**ÉNONCÉ 1**
Présentez sous forme de tableau Markdown les lignes des entrées situées entre la ligne contenant "scientific name: Macaranga tanarius" et celle contenant "scientific name: Imperata cylindrica", toutes deux incluses. Utilisez une colonne « Numéro » pour le rang de chaque ligne et une colonne « Ligne » pour son texte, en omettant les lignes vides.

**EXTRAIT DU DOCUMENT**
C.Suite donnée aux demandes d’action en urgenceaprès leur enregistrement : tendances observéesdepuis la douzième session (jusqu’au 12 juillet 2017)

1.Interaction avec les États parties

5.Le Comité maintient des contacts permanents avec les États parties par l’intermédiaire des missions permanentes desdits États. Toutefois, le Comité réaffirme que pour que les recommandations qu’il formule dans le prolongement des demandes d’action en urgence aient un plus grand poids, il importe d’établir des relations plus directes avec les autorités chargées de rechercher les personnes disparues et d’enquêter sur leur disparition, de manière que le Comité puisse leur faire part directement de ses préoccupations et recommandations chaque fois qu’il convient. Jusqu’à présent, aucune voie permettant d’établir de telles relations n’a pu être identifiée, mais le Comité insiste sur l’importance d’une telle relation et interroge les États parties sur les options qui pourraient être mises en œuvre dans ce sens.

6.La teneur des réponses des États parties confirme plusieurs des tendances relevées dans les rapports adoptés aux onzième, douzième et treizième sessions (CED/C/11/3, CED/C/12/2 et CED/C/13/3). Comme précédemment, la majorité des cas porte sur des faits survenus au Mexique et en Iraq. Le Comité relève les constantes ci-après dans les réponses des États parties.

7.Dans le cas du Mexique, à la date d’établissement du présent rapport, le Comité n’avait pas reçu de réponse dans 70 des actions en urgence enregistrées ; et l’État partie n’avait pas répondu à 20 des lettres de suivi. En pareil cas, des lettres de rappel sont envoyées.

**ÉNONCÉ 2**
Citez le passage de l'extrait du document qui va de "1.Interaction avec les" jusqu'à "dans ce sens.", ces deux bornes comprises.

**ENTRÉES DE DONNÉES**

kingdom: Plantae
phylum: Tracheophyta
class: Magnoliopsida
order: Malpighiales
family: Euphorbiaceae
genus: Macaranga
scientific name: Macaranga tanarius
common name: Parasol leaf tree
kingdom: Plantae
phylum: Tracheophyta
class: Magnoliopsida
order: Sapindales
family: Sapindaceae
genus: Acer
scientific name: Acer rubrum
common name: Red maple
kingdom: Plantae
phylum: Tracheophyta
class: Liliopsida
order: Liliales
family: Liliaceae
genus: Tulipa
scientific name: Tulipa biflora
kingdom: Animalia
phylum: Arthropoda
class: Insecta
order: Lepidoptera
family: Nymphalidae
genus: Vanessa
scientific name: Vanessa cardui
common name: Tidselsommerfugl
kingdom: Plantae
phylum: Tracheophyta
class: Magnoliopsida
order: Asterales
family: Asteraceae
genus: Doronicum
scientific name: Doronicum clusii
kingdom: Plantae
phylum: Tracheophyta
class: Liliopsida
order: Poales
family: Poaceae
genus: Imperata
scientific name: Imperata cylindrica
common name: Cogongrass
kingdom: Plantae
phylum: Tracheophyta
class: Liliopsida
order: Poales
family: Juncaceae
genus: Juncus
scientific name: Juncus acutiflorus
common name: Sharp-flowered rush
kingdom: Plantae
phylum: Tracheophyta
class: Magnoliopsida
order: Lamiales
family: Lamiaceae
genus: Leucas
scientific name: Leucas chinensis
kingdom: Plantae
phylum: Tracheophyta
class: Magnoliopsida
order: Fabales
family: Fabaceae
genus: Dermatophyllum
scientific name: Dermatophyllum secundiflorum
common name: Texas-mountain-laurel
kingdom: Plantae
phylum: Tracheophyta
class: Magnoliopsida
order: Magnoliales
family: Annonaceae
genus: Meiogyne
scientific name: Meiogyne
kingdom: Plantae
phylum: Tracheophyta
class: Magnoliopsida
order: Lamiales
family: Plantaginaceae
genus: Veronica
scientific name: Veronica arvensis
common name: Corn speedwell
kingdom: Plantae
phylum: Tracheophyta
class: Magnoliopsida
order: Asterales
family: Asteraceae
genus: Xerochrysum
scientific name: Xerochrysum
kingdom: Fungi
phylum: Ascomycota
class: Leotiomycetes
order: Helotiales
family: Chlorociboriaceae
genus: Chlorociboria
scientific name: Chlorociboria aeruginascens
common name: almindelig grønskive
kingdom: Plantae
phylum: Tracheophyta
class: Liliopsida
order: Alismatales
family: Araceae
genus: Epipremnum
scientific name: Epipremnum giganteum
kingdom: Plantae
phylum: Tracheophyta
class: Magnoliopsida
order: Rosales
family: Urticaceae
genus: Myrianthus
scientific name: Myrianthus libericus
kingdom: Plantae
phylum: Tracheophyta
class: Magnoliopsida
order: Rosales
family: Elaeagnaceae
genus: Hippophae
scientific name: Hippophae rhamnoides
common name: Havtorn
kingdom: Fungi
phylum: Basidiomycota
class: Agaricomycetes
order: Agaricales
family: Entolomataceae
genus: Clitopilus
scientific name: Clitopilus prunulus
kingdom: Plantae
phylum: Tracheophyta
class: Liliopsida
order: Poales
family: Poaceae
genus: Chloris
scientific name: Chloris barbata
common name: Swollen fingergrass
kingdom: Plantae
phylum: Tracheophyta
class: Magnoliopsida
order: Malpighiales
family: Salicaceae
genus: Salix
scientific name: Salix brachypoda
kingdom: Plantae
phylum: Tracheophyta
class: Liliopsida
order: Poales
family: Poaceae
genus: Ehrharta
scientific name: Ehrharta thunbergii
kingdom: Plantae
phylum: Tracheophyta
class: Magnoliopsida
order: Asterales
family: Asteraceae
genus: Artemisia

**RÉPONSE 1**
| Numéro | Ligne |
|---|---|
| 1 | scientific name: Macaranga tanarius |
| 2 | common name: Parasol leaf tree |
| 3 | kingdom: Plantae |
| 4 | phylum: Tracheophyta |
| 5 | class: Magnoliopsida |
| 6 | order: Sapindales |
| 7 | family: Sapindaceae |
| 8 | genus: Acer |
| 9 | scientific name: Acer rubrum |
| 10 | common name: Red maple |
| 11 | kingdom: Plantae |
| 12 | phylum: Tracheophyta |
| 13 | class: Liliopsida |
| 14 | order: Liliales |
| 15 | family: Liliaceae |
| 16 | genus: Tulipa |
| 17 | scientific name: Tulipa biflora |
| 18 | kingdom: Animalia |
| 19 | phylum: Arthropoda |
| 20 | class: Insecta |
| 21 | order: Lepidoptera |
| 22 | family: Nymphalidae |
| 23 | genus: Vanessa |
| 24 | scientific name: Vanessa cardui |
| 25 | common name: Tidselsommerfugl |
| 26 | kingdom: Plantae |
| 27 | phylum: Tracheophyta |
| 28 | class: Magnoliopsida |
| 29 | order: Asterales |
| 30 | family: Asteraceae |
| 31 | genus: Doronicum |
| 32 | scientific name: Doronicum clusii |
| 33 | kingdom: Plantae |
| 34 | phylum: Tracheophyta |
| 35 | class: Liliopsida |
| 36 | order: Poales |
| 37 | family: Poaceae |
| 38 | genus: Imperata |
| 39 | scientific name: Imperata cylindrica |

**RÉPONSE 2**
1.Interaction avec les États parties

5.Le Comité maintient des contacts permanents avec les États parties par l’intermédiaire des missions permanentes desdits États. Toutefois, le Comité réaffirme que pour que les recommandations qu’il formule dans le prolongement des demandes d’action en urgence aient un plus grand poids, il importe d’établir des relations plus directes avec les autorités chargées de rechercher les personnes disparues et d’enquêter sur leur disparition, de manière que le Comité puisse leur faire part directement de ses préoccupations et recommandations chaque fois qu’il convient. Jusqu’à présent, aucune voie permettant d’établir de telles relations n’a pu être identifiée, mais le Comité insiste sur l’importance d’une telle relation et interroge les États parties sur les options qui pourraient être mises en œuvre dans ce sens.